Her twins’s first words were “mama.” Amal told Vogue that George was “very careful to ensure that ‘Mama’ was the first word.”

Amal is a self-defined party animal. When talking about her college days at Oxford, Amal said that it was important for her to maintain a work/life balance. When she studied, it was in a “effortless” way and she loved going to Oxford because it “was much more international. There were boys there!”

Her own mother corroborated her party-girl status, saying, “Amal partied hard and worked hard.”

George knows his wife is much cooler than he is. The article repeatedly quotes him gushing about his wife and her career.

“She’s the professional, and I’m the amateur,” says George, who’s done a share of humanitarian work on his own. “I get to see someone at the absolute top of their game doing their job better than anybody I’ve ever seen.”

George decided to propose after seeing Amal interact with giraffes. Apparently, if you’re trying to land one of the world’s most notorious bachelors, the trick is to befriend some really tall animals. Explains Clooney:

“If you know anything about my crazy life, you know that I’d pretty much committed to the idea of never marrying again,” he says. (He was married to the actress Talia Balsam for a few years in his late 20s and early 30s.) “But I started dating Amal, and I immediately knew that something was very different.” When they went with friends on a safari trip in Africa (giraffes), George had one of those epiphanies that arrive in the interstices of a life.

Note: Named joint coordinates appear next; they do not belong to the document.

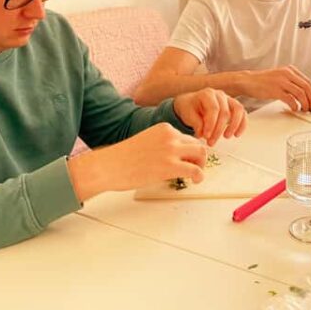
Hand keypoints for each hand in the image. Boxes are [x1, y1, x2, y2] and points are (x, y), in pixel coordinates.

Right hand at [68, 123, 206, 200]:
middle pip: (197, 144)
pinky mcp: (170, 166)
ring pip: (201, 154)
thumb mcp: (146, 141)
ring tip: (196, 175)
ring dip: (201, 165)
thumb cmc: (121, 158)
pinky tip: (195, 181)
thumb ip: (161, 145)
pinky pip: (195, 170)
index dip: (188, 151)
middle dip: (198, 157)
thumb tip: (172, 158)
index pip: (186, 137)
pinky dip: (199, 176)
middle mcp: (170, 136)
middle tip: (195, 168)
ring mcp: (171, 150)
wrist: (108, 166)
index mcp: (164, 129)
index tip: (187, 160)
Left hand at [173, 88, 247, 145]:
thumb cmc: (190, 108)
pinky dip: (242, 124)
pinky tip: (237, 134)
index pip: (213, 109)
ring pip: (238, 110)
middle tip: (211, 142)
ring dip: (234, 125)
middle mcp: (220, 95)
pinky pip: (243, 114)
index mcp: (207, 94)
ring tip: (226, 136)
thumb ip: (196, 123)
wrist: (192, 104)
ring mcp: (229, 100)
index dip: (211, 124)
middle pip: (225, 112)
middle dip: (218, 130)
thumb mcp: (187, 114)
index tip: (206, 136)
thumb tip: (203, 133)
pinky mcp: (234, 107)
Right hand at [241, 66, 310, 110]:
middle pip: (306, 87)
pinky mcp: (275, 90)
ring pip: (300, 93)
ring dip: (305, 104)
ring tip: (304, 109)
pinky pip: (290, 99)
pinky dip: (294, 105)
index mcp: (290, 70)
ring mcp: (281, 81)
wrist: (248, 81)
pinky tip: (294, 108)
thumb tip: (306, 94)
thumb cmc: (264, 82)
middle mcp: (287, 73)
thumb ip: (293, 82)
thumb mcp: (281, 77)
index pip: (308, 82)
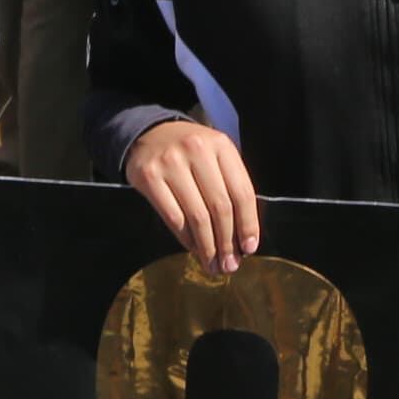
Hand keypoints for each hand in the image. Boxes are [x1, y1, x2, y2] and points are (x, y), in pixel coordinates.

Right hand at [123, 118, 259, 275]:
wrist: (149, 134)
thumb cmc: (191, 153)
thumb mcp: (216, 157)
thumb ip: (231, 188)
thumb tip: (243, 238)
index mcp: (221, 145)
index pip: (242, 192)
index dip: (248, 224)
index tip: (249, 248)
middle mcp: (197, 150)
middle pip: (220, 207)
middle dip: (227, 242)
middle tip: (230, 265)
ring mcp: (170, 163)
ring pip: (197, 216)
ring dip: (208, 247)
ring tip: (213, 264)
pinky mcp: (148, 177)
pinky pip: (173, 218)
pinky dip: (186, 239)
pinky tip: (194, 249)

“Some giraffes walked up to her,” he recalls. “They just came out of the blue. I took a picture of her, and she was smiling. I said to my buddy Ben, ‘You know, I think I should ask her to marry me.’ And Ben said, ‘I think that’s a good idea.’ ”

Amal stress-eats sour candy. Who knew that a woman working on a book called The Right to a Fair Trial in International Law would be so relatable! Amal is co-writing the book with a colleague, who is set to come to their estate in England for a “writing intensive.” Apparently, during these sessions, “Clooney stress-nibbles unholy amounts of sour candy.” What counts as “unholy” is not specified; those are Vogue’s words, not Amal’s.

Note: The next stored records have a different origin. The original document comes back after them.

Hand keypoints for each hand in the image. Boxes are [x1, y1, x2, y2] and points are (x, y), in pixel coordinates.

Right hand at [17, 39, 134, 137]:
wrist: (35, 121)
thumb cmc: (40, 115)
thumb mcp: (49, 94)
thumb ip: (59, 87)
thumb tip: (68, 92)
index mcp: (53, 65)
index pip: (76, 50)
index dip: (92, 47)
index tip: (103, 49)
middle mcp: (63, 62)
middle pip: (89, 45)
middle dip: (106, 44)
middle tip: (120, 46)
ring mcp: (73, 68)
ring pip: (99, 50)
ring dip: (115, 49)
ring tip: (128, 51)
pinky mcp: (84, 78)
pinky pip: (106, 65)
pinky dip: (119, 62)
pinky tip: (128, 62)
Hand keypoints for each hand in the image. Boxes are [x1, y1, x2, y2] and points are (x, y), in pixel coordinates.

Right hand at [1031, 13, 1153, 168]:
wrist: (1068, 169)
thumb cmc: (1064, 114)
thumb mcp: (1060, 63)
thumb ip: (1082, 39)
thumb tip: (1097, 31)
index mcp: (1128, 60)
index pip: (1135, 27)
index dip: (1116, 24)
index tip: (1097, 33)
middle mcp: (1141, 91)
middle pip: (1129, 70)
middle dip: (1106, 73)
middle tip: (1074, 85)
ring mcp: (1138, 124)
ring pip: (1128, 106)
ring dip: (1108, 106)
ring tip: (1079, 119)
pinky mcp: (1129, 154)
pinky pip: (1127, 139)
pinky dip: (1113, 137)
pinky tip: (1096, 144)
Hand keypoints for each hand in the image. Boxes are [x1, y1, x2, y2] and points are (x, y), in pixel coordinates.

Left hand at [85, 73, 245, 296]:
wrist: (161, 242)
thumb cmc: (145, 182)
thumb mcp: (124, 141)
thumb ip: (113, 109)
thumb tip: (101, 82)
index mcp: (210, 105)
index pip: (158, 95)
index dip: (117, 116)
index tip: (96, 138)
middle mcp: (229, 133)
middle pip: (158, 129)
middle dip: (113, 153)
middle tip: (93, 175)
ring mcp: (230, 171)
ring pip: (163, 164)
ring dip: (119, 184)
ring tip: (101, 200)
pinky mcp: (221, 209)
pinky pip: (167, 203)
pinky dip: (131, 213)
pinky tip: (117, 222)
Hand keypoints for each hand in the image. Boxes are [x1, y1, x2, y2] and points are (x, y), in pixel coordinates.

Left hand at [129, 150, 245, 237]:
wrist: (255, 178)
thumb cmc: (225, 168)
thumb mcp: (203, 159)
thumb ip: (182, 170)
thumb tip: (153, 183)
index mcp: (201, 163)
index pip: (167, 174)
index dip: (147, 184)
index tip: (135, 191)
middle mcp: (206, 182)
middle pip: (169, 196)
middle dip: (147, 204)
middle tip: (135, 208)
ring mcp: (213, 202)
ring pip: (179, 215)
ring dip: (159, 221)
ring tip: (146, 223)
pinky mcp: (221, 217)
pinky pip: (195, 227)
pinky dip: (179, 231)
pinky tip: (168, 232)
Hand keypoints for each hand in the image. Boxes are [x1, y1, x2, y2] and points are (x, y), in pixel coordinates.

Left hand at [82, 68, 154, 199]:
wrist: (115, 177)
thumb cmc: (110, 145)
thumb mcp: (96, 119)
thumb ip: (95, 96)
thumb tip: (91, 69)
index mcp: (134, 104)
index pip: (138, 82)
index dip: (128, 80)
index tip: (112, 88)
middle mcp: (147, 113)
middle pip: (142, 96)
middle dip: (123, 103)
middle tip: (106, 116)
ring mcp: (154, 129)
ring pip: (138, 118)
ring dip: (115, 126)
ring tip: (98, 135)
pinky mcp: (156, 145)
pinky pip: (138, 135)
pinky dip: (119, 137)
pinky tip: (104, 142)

She’s an outspoken supporter of the #MeToo movement. Amal is all here for men being a bit more scared in the workplace. “We’re in a situation where a predator feels less safe and a professional woman feels more safe, and that’s where we need to be.”

George and Amal kept their romance going via email. In the early phases of their relationship, George wrote “her repeated notes in the voice of his dog Einstein, who claimed to be trapped in various places and in need of legal rescue.” It’s not the worst e-flirting we’ve ever heard of.